The choice happens after the door is opened. If in this variant you are allowed switch to the revealed prize door, you win 100% of the time the prize turns out to be behind the door they open. If you aren't allowed, you lose 100% of the time that happens. So that new "branch" doesn't affect any decision you could make.

But given they do open a door with a goat, the probability is the same as the regular Monty Hall problem. So the parent's point stands: it's not the host's knowledge that makes the game "work". He's leaking information by not opening your door, thus "concentrating" the 2/3 chance it wasn't behind your door into the one remaining door.

[tgb]

It’s not the same. Try stimulating it out if my argument above didn’t convince you. WLOG if you pick door 0 out of 0,1,2 and host picks door 1 always, then the the relevant value is in numpy:

correct = numpy.random.choice(3, 10000)

(correct[correct != 1] == 0).mean()

This gives 0.49 or similar when I run it.

[icambron]

Hmm, you are right. If the host chooses randomly, we get this tree:

- 1/3 it is behind your door

  - 1 host picks a goat

    - switching always loses -> 1/3 chance of losing

- 2/3 it is behind one of the other two doors

  - 1/2 host picks the goat

    - switching wins always -> 2/3 * 1/2 = 1/3 chance of winning

  - 1/2 host picks the prize

    - result undefined -> 1/3 chance of ending up here

So you get 1/3 wins, 1/3 losses, 1/3 undefined. So given the goat is revealed, you have a 1/2 chance to win by switching.

On reflection, this makes sense. The host is indeed leaking information by not be able to pick the around the prize. If the prize is not behind your door, his choice is constrained. So his revealing it supplies information about that constraint. If he is not constrained, then you are both picking doors at random. I'm sold.

[ALittleLight]

That person, and, sadly, now you too, are completely wrong. What the host knows or does not know is completely irrelevant. Imagine:

You are playing the classic Monty Hall problem. You pick door 1. Monty reveals a goat behind door 2. Monty asks if you want to switch. You know the correct strategy is to switch, so you are about to say "Yes - switch" when suddenly, the lights dim and announcer's voice booms over the speakers "You thought Monty was knowingly revealing something to you, but actually Monty just revealed a door at random.

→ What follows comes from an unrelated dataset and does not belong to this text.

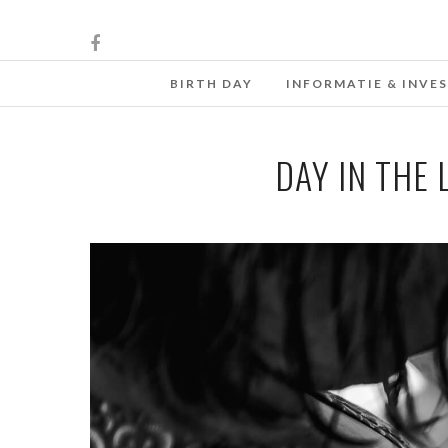
BIRTH DAY
INFORMATIE & INVE
DAY IN THE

He had no foreknowledge." Are you now ambivalent about switching or staying?

If you still want to switch, and you should, that's because obviously it does not matter what Monty knew going into the problem. If you don't want to switch, please explain how the contents of Monty's brain affect the probability of which door conceals a car and which a goat.

[icambron]

You make the decision based on your priors: the conditional probability of the prize being behind a certain door is updated by the new information. The information content of that update can certainly be affected by your knowledge of his constraints. In the original Monty Hall problem, that knowledge you have is “he can’t reveal the prize”. There is nothing magic about “the rules were x, and given that the rules were x, my update of the probabilities is y”. It has nothing per se to do with his mental state; it has to do with the rules he had to follow, and what you can infer from them.

Let’s turn this around: explain why I should switch doors, but starting from scratch with the new problem, instead of by reference to the original. I think you’ll end up thinking the original solution is wrong, based on your no-telepathy rule, or you’ll see how they are different.

Or try this out. Let’s have another variant: before you pick the door, the host picks one that turns out to be a goat. Now you pick a door, and _then_ you have the option to switch. Do you still switch? Does that make sense? The situation is exactly the same (a goat behind one door and two closed doors). If both actions so far are random, it doesn’t matter what order they go in.

[Jtsummers]

Then you aren't simulating the problem statement.